**The problem**
Collect every line of the items that holds the string "arXive", and copy each one out whole. Case counts, so match only that exact capitalization.

[Items from a dataset]
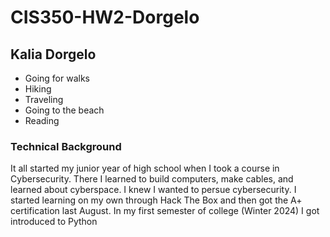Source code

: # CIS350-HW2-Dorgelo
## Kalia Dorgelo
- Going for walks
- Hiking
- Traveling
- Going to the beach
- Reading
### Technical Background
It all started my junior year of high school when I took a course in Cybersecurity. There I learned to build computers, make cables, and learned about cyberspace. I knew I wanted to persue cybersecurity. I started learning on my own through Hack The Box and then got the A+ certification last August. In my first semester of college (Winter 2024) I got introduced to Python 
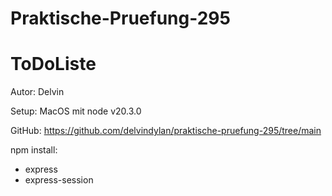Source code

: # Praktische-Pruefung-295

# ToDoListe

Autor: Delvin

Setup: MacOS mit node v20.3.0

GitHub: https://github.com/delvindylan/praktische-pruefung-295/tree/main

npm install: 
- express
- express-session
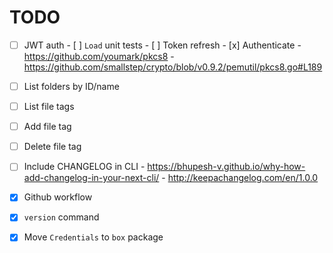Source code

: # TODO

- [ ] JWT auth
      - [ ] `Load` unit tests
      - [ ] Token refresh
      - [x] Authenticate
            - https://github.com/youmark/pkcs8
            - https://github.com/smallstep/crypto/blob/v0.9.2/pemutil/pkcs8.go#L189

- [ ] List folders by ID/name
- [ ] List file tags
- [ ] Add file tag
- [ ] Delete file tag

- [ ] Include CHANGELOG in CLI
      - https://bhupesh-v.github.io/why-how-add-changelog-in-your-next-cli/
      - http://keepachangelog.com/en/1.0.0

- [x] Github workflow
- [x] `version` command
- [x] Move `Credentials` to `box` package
* * *
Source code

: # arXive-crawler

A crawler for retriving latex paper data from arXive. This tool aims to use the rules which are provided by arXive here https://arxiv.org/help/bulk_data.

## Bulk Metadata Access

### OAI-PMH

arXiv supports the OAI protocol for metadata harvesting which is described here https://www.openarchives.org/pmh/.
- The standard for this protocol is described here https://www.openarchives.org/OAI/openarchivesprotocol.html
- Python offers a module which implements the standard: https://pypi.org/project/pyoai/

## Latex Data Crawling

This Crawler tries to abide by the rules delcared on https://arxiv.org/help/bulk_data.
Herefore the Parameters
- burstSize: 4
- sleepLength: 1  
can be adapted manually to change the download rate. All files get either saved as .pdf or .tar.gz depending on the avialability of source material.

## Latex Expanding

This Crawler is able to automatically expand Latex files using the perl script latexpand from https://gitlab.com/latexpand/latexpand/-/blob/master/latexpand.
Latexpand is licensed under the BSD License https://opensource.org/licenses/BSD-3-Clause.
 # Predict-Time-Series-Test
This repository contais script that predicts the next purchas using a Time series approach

**Response**
: # arXive-crawler
A crawler for retriving latex paper data from arXive. This tool aims to use the rules which are provided by arXive here https://arxiv.org/help/bulk_data.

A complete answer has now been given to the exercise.